** DATA TO USE follows **

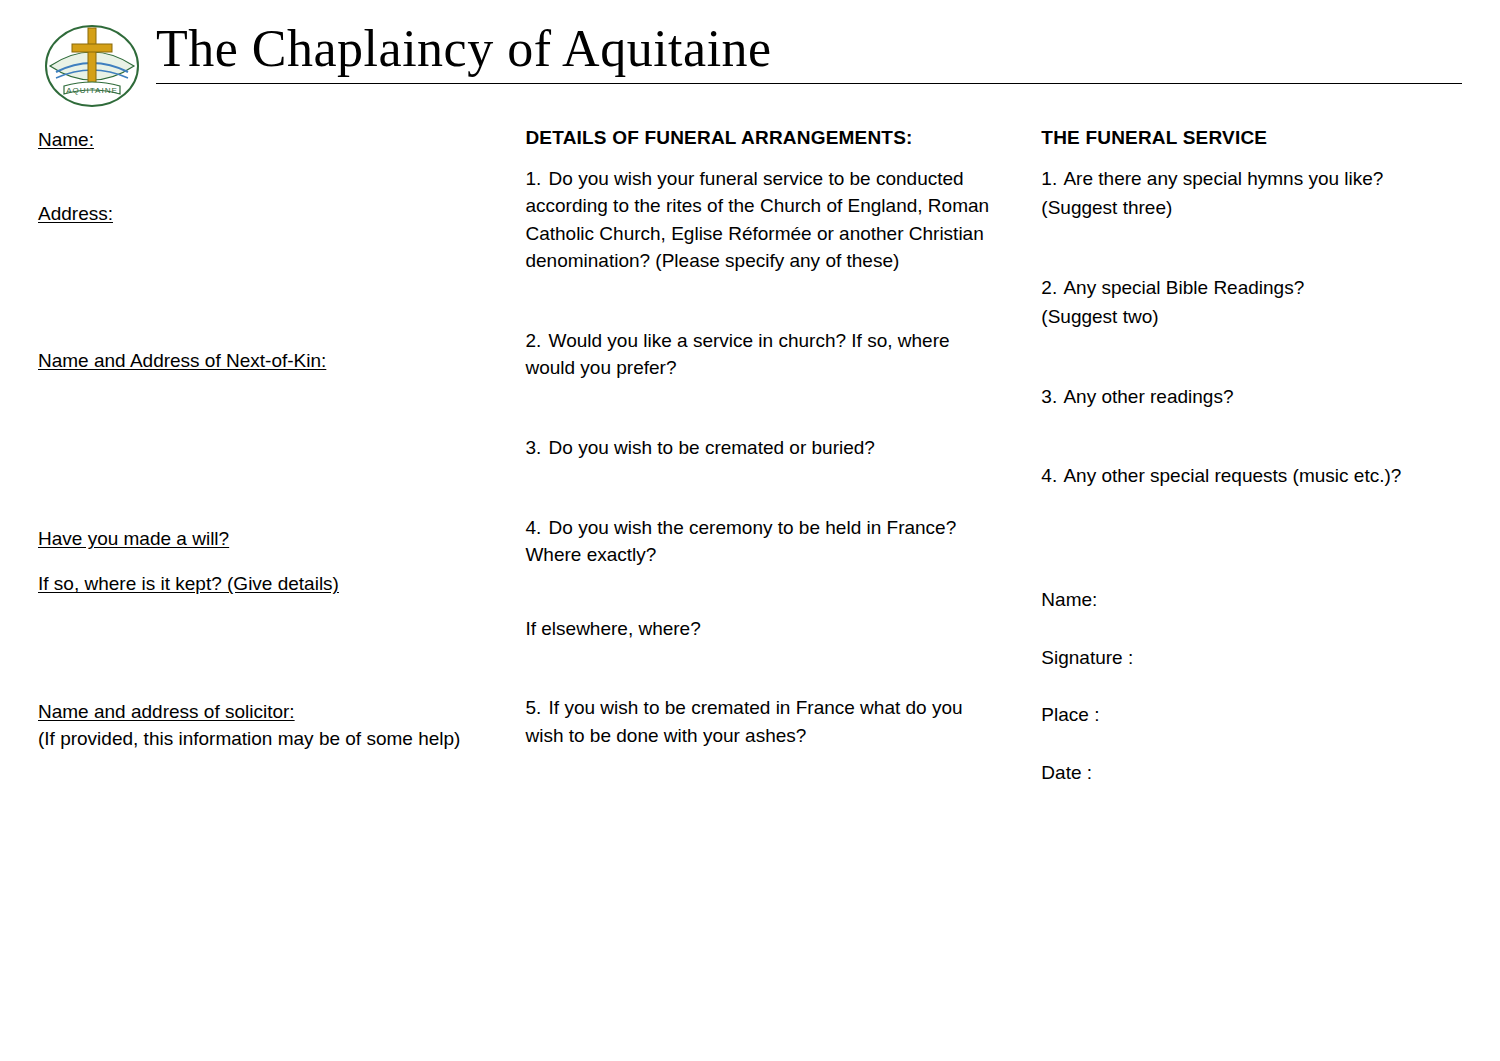AQUITAINE
The Chaplaincy of Aquitaine
Name:
Address:
Name and Address of Next-of-Kin:
Have you made a will?
If so, where is it kept? (Give details)
Name and address of solicitor: (If provided, this information may be of some help)
Details of funeral arrangements:
1. Do you wish your funeral service to be conducted according to the rites of the Church of England, Roman Catholic Church, Eglise Réformée or another Christian denomination? (Please specify any of these)
2. Would you like a service in church? If so, where would you prefer?
3. Do you wish to be cremated or buried?
4. Do you wish the ceremony to be held in France? Where exactly? If elsewhere, where?
5. If you wish to be cremated in France what do you wish to be done with your ashes?
The funeral service
1. Are there any special hymns you like? (Suggest three)
2. Any special Bible Readings? (Suggest two)
3. Any other readings?
4. Any other special requests (music etc.)?
Name:
Signature :
Place :
Date :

** End of DATA TO USE **

◆ THE PROBLEM: Quote the preceding records in their entirety, excluding every picture.

◆ RESPONSE TO THE EXERCISE:
AQUITAINE
The Chaplaincy of Aquitaine
Name:
Address:
Name and Address of Next-of-Kin:
Have you made a will?
If so, where is it kept? (Give details)
Name and address of solicitor: (If provided, this information may be of some help)
Details of funeral arrangements:
1. Do you wish your funeral service to be conducted according to the rites of the Church of England, Roman Catholic Church, Eglise Réformée or another Christian denomination? (Please specify any of these)
2. Would you like a service in church? If so, where would you prefer?
3. Do you wish to be cremated or buried?
4. Do you wish the ceremony to be held in France? Where exactly? If elsewhere, where?
5. If you wish to be cremated in France what do you wish to be done with your ashes?
The funeral service
1. Are there any special hymns you like? (Suggest three)
2. Any special Bible Readings? (Suggest two)
3. Any other readings?
4. Any other special requests (music etc.)?
Name:
Signature :
Place :
Date :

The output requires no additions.